■ **THE PROBLEM**
Down to the last line, restate the records below word for word, dropping every image.

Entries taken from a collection
>>
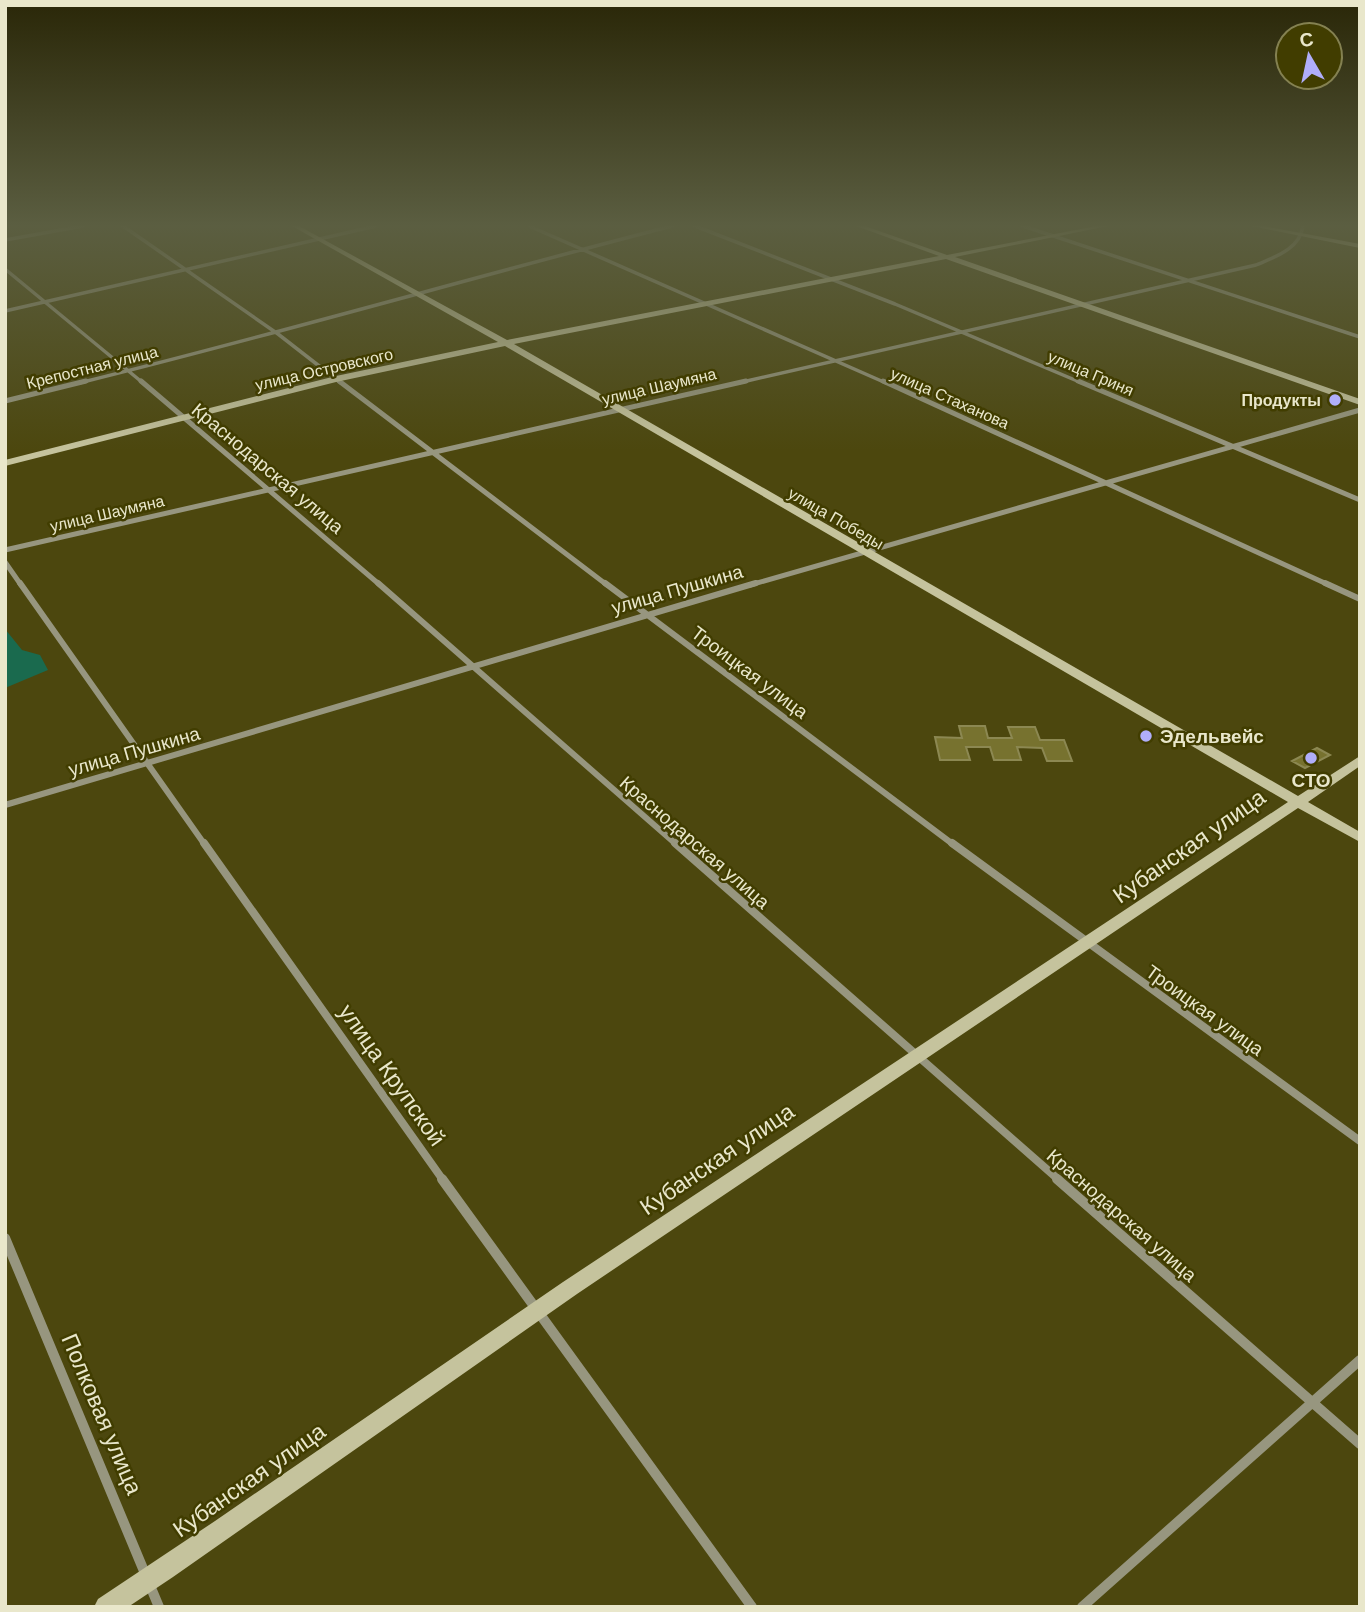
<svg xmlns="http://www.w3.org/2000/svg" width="1365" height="1612" viewBox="0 0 1365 1612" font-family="'DM Sans',sans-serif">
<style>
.water{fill:#1a6a4e}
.building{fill:#77722f;stroke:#8c8852;stroke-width:2}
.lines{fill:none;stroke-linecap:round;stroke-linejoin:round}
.street-far4{stroke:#97967f;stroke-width:3.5}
.street-far3{stroke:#97967f;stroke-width:5}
.street-far2{stroke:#97967f;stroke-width:6}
.street-far1{stroke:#97967f;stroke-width:8}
.street{stroke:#97967f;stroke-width:10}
.secondary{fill:#c5c39d;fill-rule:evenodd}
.poi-dot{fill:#b0aefa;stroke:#413d00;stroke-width:2.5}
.labels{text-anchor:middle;stroke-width:5;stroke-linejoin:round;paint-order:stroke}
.far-street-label{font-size:16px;fill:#e9e7cb;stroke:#413d00}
.far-poi-label{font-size:16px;font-weight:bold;fill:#e9e7cb;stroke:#413d00;text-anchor:end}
.street-label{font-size:19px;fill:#e9e7cb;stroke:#413d00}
.poi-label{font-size:19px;font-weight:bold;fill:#e9e7cb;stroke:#413d00;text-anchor:start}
.near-street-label{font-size:23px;fill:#e9e7cb;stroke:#413d00}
</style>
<rect width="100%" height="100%" fill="#4c470e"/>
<!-- water -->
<path class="water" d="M5,629L22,650L40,655L48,670L5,688Z"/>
<!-- building -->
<path class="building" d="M959,726H985L988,738H1012L1008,727H1035L1040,740H1064L1072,761H1047L1042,748L1017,747L1021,760H994L990,747H966L970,760H940L935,737L962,738Z
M1317,748L1330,755L1305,768L1292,761Z"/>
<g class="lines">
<!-- street-far4 -->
<path class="street-far4" d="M123,226L278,334L341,383
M529,226L886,383
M695,226L895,304L1082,383
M1023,226L1360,337
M5,240L83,226
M5,269L143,383
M5,311L376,226
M79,383C277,334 474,277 672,226
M738,383L1256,265C1275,257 1300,249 1303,226"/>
<!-- street-far3 -->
<path class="street-far3" d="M141,381L380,585
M339,381L607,585
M883,381L1329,585
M1078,381L1360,500
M5,401L86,381
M5,550L746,381
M5,562L21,585
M750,585L1360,410"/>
<!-- street-far2 -->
<path class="street-far2" d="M20,583L205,845
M378,583L677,845
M605,583L954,845
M1325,583L1360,599
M5,805L756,583"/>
<!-- street-far1 -->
<path class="street-far1" d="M204,843L443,1180
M675,843L1059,1180
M952,843L1360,1141"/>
<!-- street -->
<path class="street" d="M442,1179L752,1607
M1057,1179L1360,1444
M5,1238L159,1607
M1082,1607L1360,1360"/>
<!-- secondary -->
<path class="secondary" d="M292,226H299L507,340L939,256L856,226H865L947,255L1096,226H1108L955,257L1360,399V405L946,259L514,344L1298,796L1360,756V766L1308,802L1360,832V842L1298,808L577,1294L173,1577L128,1607H94L98,1599L215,1521L563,1282L1288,802L505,346L336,382L5,466V460L336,376L498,342Z
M1251,226H1263L1360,244V248Z"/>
</g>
<!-- sky -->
<linearGradient id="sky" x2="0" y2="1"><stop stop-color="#2a2708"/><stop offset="0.5" stop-color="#5b5e41"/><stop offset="1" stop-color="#5b5e41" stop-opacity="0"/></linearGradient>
<rect width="1365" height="451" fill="url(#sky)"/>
<!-- markers -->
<g class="poi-dot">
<circle cx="1335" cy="400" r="7"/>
<circle cx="1146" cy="736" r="7"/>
<circle cx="1311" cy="758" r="7"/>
</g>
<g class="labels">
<!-- far-street labels -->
<g class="far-street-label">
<text transform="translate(92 367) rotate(-14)" y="6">Крепостная улица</text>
<text transform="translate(324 369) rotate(-13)" y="6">улица Островского</text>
<text transform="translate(1091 373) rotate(23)" y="6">улица Гриня</text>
<text transform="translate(659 386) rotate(-13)" y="6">улица Шаумяна</text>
<text transform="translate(950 398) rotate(24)" y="6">улица Стаханова</text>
<text transform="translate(107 513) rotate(-13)" y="6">улица Шаумяна</text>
<text transform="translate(836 518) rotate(30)" y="6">улица Победы</text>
</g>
<!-- far-poi labels -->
<g class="far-poi-label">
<text x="1321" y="406">Продукты</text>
</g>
<!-- street labels -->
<g class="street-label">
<text transform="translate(268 468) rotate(40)" y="7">Краснодарская улица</text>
<text transform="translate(677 589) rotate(-16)" y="7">улица Пушкина</text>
<text transform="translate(750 672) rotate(37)" y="7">Троицкая улица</text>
<text transform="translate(134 751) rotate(-16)" y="7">улица Пушкина</text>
<text transform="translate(695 842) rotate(41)" y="7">Краснодарская улица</text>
<text transform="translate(1205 1010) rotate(36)" y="7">Троицкая улица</text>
<text transform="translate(1122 1215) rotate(41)" y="7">Краснодарская улица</text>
</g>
<!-- poi labels -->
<g class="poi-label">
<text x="1160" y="743">Эдельвейс</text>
<text x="1311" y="787" text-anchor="middle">СТО</text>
</g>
<!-- near-street labels -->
<g class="near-street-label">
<text transform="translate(1189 846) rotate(-35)" y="8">Кубанская улица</text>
<text transform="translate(392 1075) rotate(55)" y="8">улица Крупской</text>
<text transform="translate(717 1159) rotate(-34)" y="8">Кубанская улица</text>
<text transform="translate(102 1414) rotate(67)" y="8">Полковая улица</text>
<text transform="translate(249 1480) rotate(-35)" y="8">Кубанская улица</text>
</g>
</g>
<!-- border -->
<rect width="1365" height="1612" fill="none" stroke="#e9e7cb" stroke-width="14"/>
<!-- north arrow -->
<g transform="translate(1309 56) rotate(351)"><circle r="33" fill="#413d00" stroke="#848151" stroke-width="2"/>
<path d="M0-5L12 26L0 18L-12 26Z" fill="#b0aefa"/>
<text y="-10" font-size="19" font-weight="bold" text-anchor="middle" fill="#e9e7cb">С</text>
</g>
</svg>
<<
■ **ANSWER TO THIS EXERCISE**
<svg xmlns="http://www.w3.org/2000/svg" width="1365" height="1612" viewBox="0 0 1365 1612" font-family="'DM Sans',sans-serif">
<style>
.water{fill:#1a6a4e}
.building{fill:#77722f;stroke:#8c8852;stroke-width:2}
.lines{fill:none;stroke-linecap:round;stroke-linejoin:round}
.street-far4{stroke:#97967f;stroke-width:3.5}
.street-far3{stroke:#97967f;stroke-width:5}
.street-far2{stroke:#97967f;stroke-width:6}
.street-far1{stroke:#97967f;stroke-width:8}
.street{stroke:#97967f;stroke-width:10}
.secondary{fill:#c5c39d;fill-rule:evenodd}
.poi-dot{fill:#b0aefa;stroke:#413d00;stroke-width:2.5}
.labels{text-anchor:middle;stroke-width:5;stroke-linejoin:round;paint-order:stroke}
.far-street-label{font-size:16px;fill:#e9e7cb;stroke:#413d00}
.far-poi-label{font-size:16px;font-weight:bold;fill:#e9e7cb;stroke:#413d00;text-anchor:end}
.street-label{font-size:19px;fill:#e9e7cb;stroke:#413d00}
.poi-label{font-size:19px;font-weight:bold;fill:#e9e7cb;stroke:#413d00;text-anchor:start}
.near-street-label{font-size:23px;fill:#e9e7cb;stroke:#413d00}
</style>
<rect width="100%" height="100%" fill="#4c470e"/>
<!-- water -->
<path class="water" d="M5,629L22,650L40,655L48,670L5,688Z"/>
<!-- building -->
<path class="building" d="M959,726H985L988,738H1012L1008,727H1035L1040,740H1064L1072,761H1047L1042,748L1017,747L1021,760H994L990,747H966L970,760H940L935,737L962,738Z
M1317,748L1330,755L1305,768L1292,761Z"/>
<g class="lines">
<!-- street-far4 -->
<path class="street-far4" d="M123,226L278,334L341,383
M529,226L886,383
M695,226L895,304L1082,383
M1023,226L1360,337
M5,240L83,226
M5,269L143,383
M5,311L376,226
M79,383C277,334 474,277 672,226
M738,383L1256,265C1275,257 1300,249 1303,226"/>
<!-- street-far3 -->
<path class="street-far3" d="M141,381L380,585
M339,381L607,585
M883,381L1329,585
M1078,381L1360,500
M5,401L86,381
M5,550L746,381
M5,562L21,585
M750,585L1360,410"/>
<!-- street-far2 -->
<path class="street-far2" d="M20,583L205,845
M378,583L677,845
M605,583L954,845
M1325,583L1360,599
M5,805L756,583"/>
<!-- street-far1 -->
<path class="street-far1" d="M204,843L443,1180
M675,843L1059,1180
M952,843L1360,1141"/>
<!-- street -->
<path class="street" d="M442,1179L752,1607
M1057,1179L1360,1444
M5,1238L159,1607
M1082,1607L1360,1360"/>
<!-- secondary -->
<path class="secondary" d="M292,226H299L507,340L939,256L856,226H865L947,255L1096,226H1108L955,257L1360,399V405L946,259L514,344L1298,796L1360,756V766L1308,802L1360,832V842L1298,808L577,1294L173,1577L128,1607H94L98,1599L215,1521L563,1282L1288,802L505,346L336,382L5,466V460L336,376L498,342Z
M1251,226H1263L1360,244V248Z"/>
</g>
<!-- sky -->
<linearGradient id="sky" x2="0" y2="1"><stop stop-color="#2a2708"/><stop offset="0.5" stop-color="#5b5e41"/><stop offset="1" stop-color="#5b5e41" stop-opacity="0"/></linearGradient>
<rect width="1365" height="451" fill="url(#sky)"/>
<!-- markers -->
<g class="poi-dot">
<circle cx="1335" cy="400" r="7"/>
<circle cx="1146" cy="736" r="7"/>
<circle cx="1311" cy="758" r="7"/>
</g>
<g class="labels">
<!-- far-street labels -->
<g class="far-street-label">
<text transform="translate(92 367) rotate(-14)" y="6">Крепостная улица</text>
<text transform="translate(324 369) rotate(-13)" y="6">улица Островского</text>
<text transform="translate(1091 373) rotate(23)" y="6">улица Гриня</text>
<text transform="translate(659 386) rotate(-13)" y="6">улица Шаумяна</text>
<text transform="translate(950 398) rotate(24)" y="6">улица Стаханова</text>
<text transform="translate(107 513) rotate(-13)" y="6">улица Шаумяна</text>
<text transform="translate(836 518) rotate(30)" y="6">улица Победы</text>
</g>
<!-- far-poi labels -->
<g class="far-poi-label">
<text x="1321" y="406">Продукты</text>
</g>
<!-- street labels -->
<g class="street-label">
<text transform="translate(268 468) rotate(40)" y="7">Краснодарская улица</text>
<text transform="translate(677 589) rotate(-16)" y="7">улица Пушкина</text>
<text transform="translate(750 672) rotate(37)" y="7">Троицкая улица</text>
<text transform="translate(134 751) rotate(-16)" y="7">улица Пушкина</text>
<text transform="translate(695 842) rotate(41)" y="7">Краснодарская улица</text>
<text transform="translate(1205 1010) rotate(36)" y="7">Троицкая улица</text>
<text transform="translate(1122 1215) rotate(41)" y="7">Краснодарская улица</text>
</g>
<!-- poi labels -->
<g class="poi-label">
<text x="1160" y="743">Эдельвейс</text>
<text x="1311" y="787" text-anchor="middle">СТО</text>
</g>
<!-- near-street labels -->
<g class="near-street-label">
<text transform="translate(1189 846) rotate(-35)" y="8">Кубанская улица</text>
<text transform="translate(392 1075) rotate(55)" y="8">улица Крупской</text>
<text transform="translate(717 1159) rotate(-34)" y="8">Кубанская улица</text>
<text transform="translate(102 1414) rotate(67)" y="8">Полковая улица</text>
<text transform="translate(249 1480) rotate(-35)" y="8">Кубанская улица</text>
</g>
</g>
<!-- border -->
<rect width="1365" height="1612" fill="none" stroke="#e9e7cb" stroke-width="14"/>
<!-- north arrow -->
<g transform="translate(1309 56) rotate(351)"><circle r="33" fill="#413d00" stroke="#848151" stroke-width="2"/>
<path d="M0-5L12 26L0 18L-12 26Z" fill="#b0aefa"/>
<text y="-10" font-size="19" font-weight="bold" text-anchor="middle" fill="#e9e7cb">С</text>
</g>
</svg>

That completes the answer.